Range-to is a special function in terms of the way in which it makes use of the context. For each location in the context, it returns a range from the start point of the context location to the end point found by evaluating its parameter with that context location. A special-purpose extension to the XPath syntax permits the use of a range-to in place of an axis specifier and node test in a location path step. For example, to obtain a range from the element with the ID "label1" to the element with the ID "label2" you can write the following code:

 xpointer(id("label1")/range-to(id("label2")))

As another example, if portions of a document have been marked by EdStart and EdEnd elements, ranges covering all such pairs could be found with the following code:

 xpointer(//EdStart/range-to(following::EdEnd[1])))
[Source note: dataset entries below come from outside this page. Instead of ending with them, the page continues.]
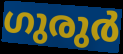
ഗുരുർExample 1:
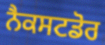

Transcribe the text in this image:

ਨੈਕਸਟਡੋਰ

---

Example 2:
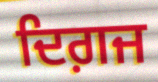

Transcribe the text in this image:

ਦਿਗ਼ਜ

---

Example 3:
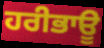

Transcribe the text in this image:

ਹਰੀਭਾਊ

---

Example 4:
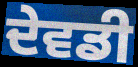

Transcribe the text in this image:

ਦੇਵਡੀ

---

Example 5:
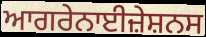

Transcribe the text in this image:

ਆਗਰੇਨਾਈਜ਼ੇਸ਼ਨਸ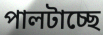
পালটাচ্ছেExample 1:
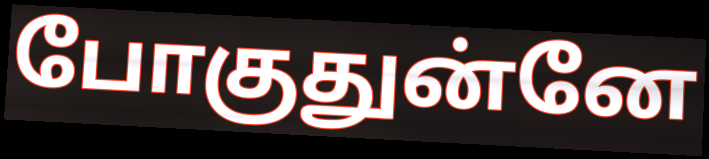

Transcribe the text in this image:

போகுதுன்னே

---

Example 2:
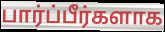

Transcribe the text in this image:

பார்ப்பீர்களாக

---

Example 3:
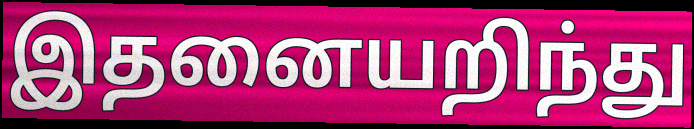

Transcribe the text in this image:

இதனையறிந்து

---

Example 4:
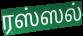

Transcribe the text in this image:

ரஸ்ஸல்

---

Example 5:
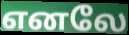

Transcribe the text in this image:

எனலே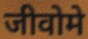
जीवोमे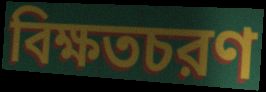
বিক্ষতচরণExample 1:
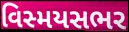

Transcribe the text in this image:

વિસ્મયસભર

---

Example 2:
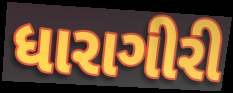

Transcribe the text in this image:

ધારાગીરી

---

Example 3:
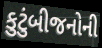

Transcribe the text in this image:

કુટુંબીજનોની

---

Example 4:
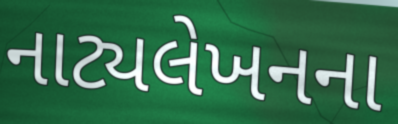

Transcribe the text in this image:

નાટ્યલેખનના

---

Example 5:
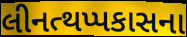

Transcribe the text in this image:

લીનત્થપ્પકાસનાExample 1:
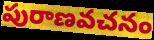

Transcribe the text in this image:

పురాణవచనం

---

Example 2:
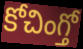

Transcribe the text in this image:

కోచింగ్తో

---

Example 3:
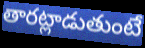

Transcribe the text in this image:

తారట్లాడుతుంటే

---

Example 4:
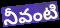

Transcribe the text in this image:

నీవంటి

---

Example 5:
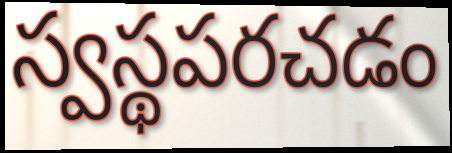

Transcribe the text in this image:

స్వస్థపరచడంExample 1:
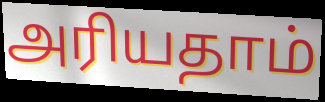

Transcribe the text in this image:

அரியதாம்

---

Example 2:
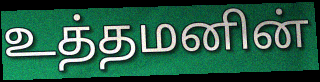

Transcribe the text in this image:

உத்தமனின்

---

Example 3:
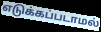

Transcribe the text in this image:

எடுக்கப்படாமல்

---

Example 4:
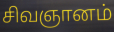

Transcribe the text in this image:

சிவஞானம்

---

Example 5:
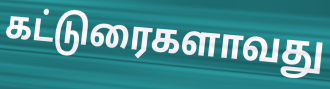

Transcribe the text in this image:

கட்டுரைகளாவதுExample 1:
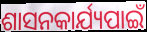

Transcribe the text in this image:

ଶାସନକାର୍ଯ୍ୟପାଇଁ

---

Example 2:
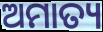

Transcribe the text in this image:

ଅମାତ୍ୟ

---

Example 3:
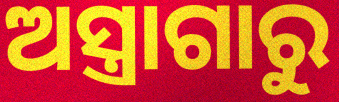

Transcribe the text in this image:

ଅସ୍ତ୍ରାଗାରୁ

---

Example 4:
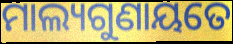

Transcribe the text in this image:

ମାଲ୍ୟଗୁଣାୟତେ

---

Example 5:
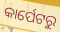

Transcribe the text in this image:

କାର୍ପେଟରୁ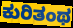
ಕುರಿತಂಥ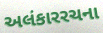
અલંકારરચના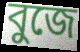
বুজেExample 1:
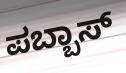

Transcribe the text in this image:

ಪಬ್ಬಾಸ್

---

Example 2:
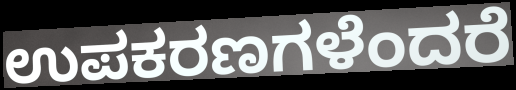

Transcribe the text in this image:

ಉಪಕರಣಗಳೆಂದರೆ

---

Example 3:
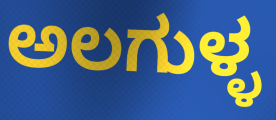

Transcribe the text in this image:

ಅಲಗುಳ್ಳ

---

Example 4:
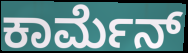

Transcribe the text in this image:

ಕಾರ್ಮೆನ್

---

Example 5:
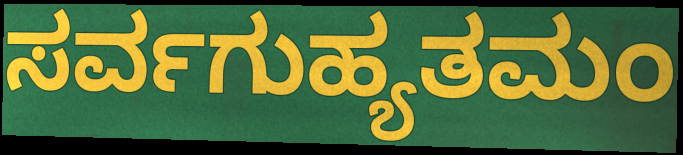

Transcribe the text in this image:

ಸರ್ವಗುಹ್ಯತಮಂ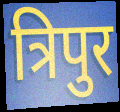
त्रिपुरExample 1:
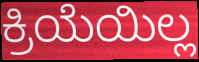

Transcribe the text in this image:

ಕ್ರಿಯೆಯಿಲ್ಲ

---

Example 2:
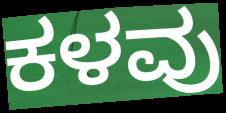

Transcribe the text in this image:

ಕಳವು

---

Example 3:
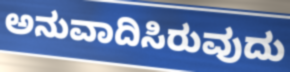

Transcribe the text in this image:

ಅನುವಾದಿಸಿರುವುದು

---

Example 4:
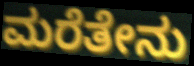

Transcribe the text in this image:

ಮರೆತೇನು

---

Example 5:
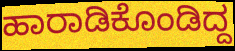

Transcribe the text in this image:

ಹಾರಾಡಿಕೊಂಡಿದ್ದ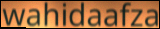
wahidaafza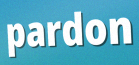
pardon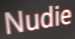
NudieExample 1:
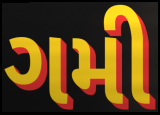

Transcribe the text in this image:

ગમી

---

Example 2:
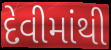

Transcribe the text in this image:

દેવીમાંથી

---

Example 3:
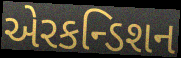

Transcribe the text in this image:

એરકન્ડિશન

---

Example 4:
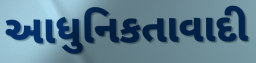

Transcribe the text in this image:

આધુનિકતાવાદી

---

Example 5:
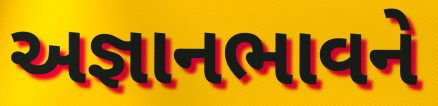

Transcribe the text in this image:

અજ્ઞાનભાવનેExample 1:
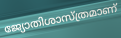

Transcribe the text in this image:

ജ്യോതിശാസ്ത്രമാണ്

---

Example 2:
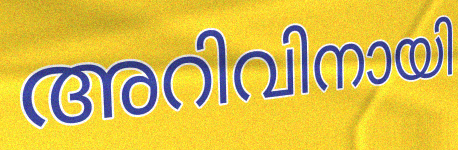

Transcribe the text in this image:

അറിവിനായി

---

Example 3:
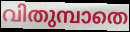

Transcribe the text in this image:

വിതുമ്പാതെ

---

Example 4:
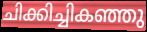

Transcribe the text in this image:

ചിക്കിച്ചികഞ്ഞു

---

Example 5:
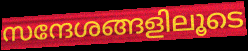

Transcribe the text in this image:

സന്ദേശങ്ങളിലൂടെ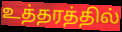
உத்தரத்தில்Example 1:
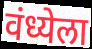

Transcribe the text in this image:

वंध्येला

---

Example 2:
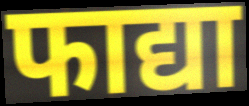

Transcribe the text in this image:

फाद्या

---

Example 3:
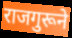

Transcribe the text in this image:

राजगुरूने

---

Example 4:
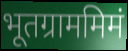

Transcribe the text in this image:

भूतग्राममिमं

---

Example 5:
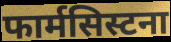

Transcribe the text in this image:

फार्मसिस्टनाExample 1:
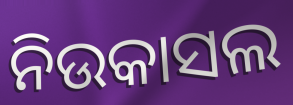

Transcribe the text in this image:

ନିଉକାସଲ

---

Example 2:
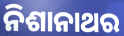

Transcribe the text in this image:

ନିଶାନାଥର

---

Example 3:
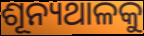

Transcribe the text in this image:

ଶୂନ୍ୟଥାଳକୁ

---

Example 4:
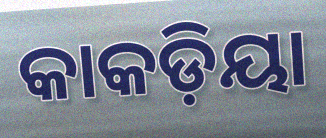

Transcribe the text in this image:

କାକଡ଼ିୟା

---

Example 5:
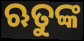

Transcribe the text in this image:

ଋତୁଙ୍କ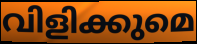
വിളിക്കുമെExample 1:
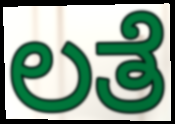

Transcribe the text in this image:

ಲತೆ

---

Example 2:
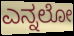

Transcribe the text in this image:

ಎನ್ನಲೋ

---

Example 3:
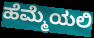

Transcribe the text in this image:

ಹೆಮ್ಮೆಯಲಿ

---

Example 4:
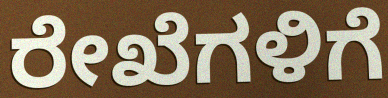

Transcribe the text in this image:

ರೇಖೆಗಳಿಗೆ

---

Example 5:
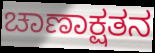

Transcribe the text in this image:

ಚಾಣಾಕ್ಷತನ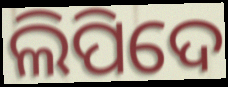
ଲିପିଦେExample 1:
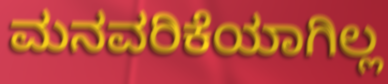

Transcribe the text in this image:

ಮನವರಿಕೆಯಾಗಿಲ್ಲ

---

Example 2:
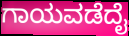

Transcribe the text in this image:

ಗಾಯವಡೆದೈ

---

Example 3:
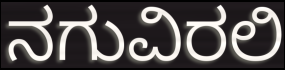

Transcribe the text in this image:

location-set start-point (location-set)

This function returns a point for each location in the input as specified by the following rules:

For an input point, the output element is the same point.
For an input range, the output element is the start point of the range.
For a root or element node input, the output is the point just before the first child of the input. That is, the output point has a container node of the input node and an index of zero.
For a text, comment, or processing instruction node, the output is the point just before the first character of the text content. That is, the output point has a container of the input node and an index of zero.
For an attribute or namespace node, the XPointer in which the function appears fails.
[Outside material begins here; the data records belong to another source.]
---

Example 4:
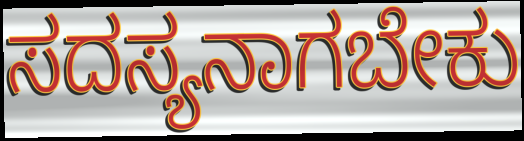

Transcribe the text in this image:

ಸದಸ್ಯನಾಗಬೇಕು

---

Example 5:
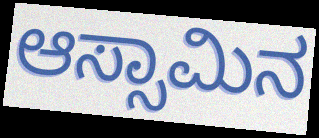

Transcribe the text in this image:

ಆಸ್ಸಾಮಿನ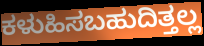
ಕಳುಹಿಸಬಹುದಿತ್ತಲ್ಲ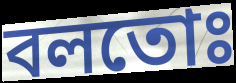
বলতোঃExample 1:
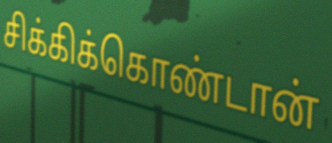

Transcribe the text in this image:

சிக்கிக்கொண்டான்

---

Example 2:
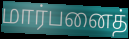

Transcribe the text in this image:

மார்பனைத்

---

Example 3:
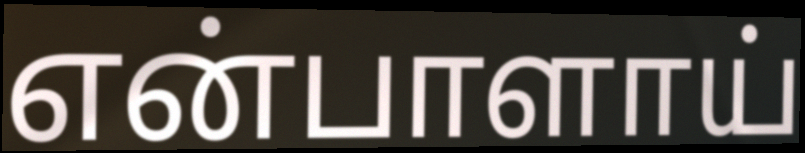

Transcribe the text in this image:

என்பாளாய்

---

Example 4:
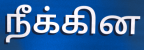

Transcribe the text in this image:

நீக்கின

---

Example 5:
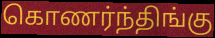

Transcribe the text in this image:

கொணர்ந்திங்கு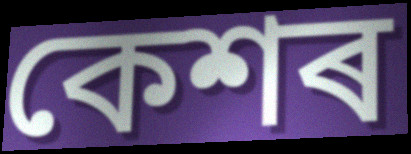
কেশৰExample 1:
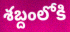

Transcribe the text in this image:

శబ్దంలోకి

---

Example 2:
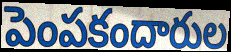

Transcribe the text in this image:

పెంపకందారుల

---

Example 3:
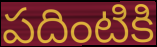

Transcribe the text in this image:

పదింటికి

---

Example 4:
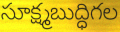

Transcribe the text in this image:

సూక్ష్మబుద్ధిగల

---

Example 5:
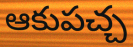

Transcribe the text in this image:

ఆకుపచ్చ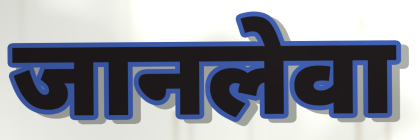
जानलेवाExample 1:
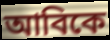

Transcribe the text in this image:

আবিকে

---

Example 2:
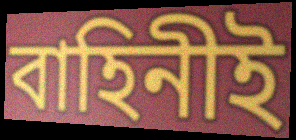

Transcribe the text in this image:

বাহিনীই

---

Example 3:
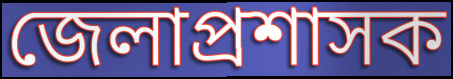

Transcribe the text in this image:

জেলাপ্রশাসক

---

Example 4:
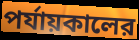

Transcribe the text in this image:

পর্যায়কালের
location-set string-range (location-set, string, number?, number?)

For each item in the input location-set, the function searches the string value of that item for the second parameter. For each nonoverlapping occurrence found, it adds a range to the output location-set. This range consists of two character-points encompassing the occurrence of the string if the optional numeric third and fourth parameters are absent.

If one numeric parameter is present, the function returns the position of the first character of the resulting range adjusted by that parameter relative to the beginning of the matched string. A single numeric parameter value of 1 indicates no adjustment.

If a second numeric parameter is present, it specifies the length of the resulting range in characters. The default, in the absence of a second numeric parameter, is that the resulting range extends to include the last matched character. If the numeric parameters are such that the resulting range would extend beyond either end of the string value, the XPointer part in which the function appears fails.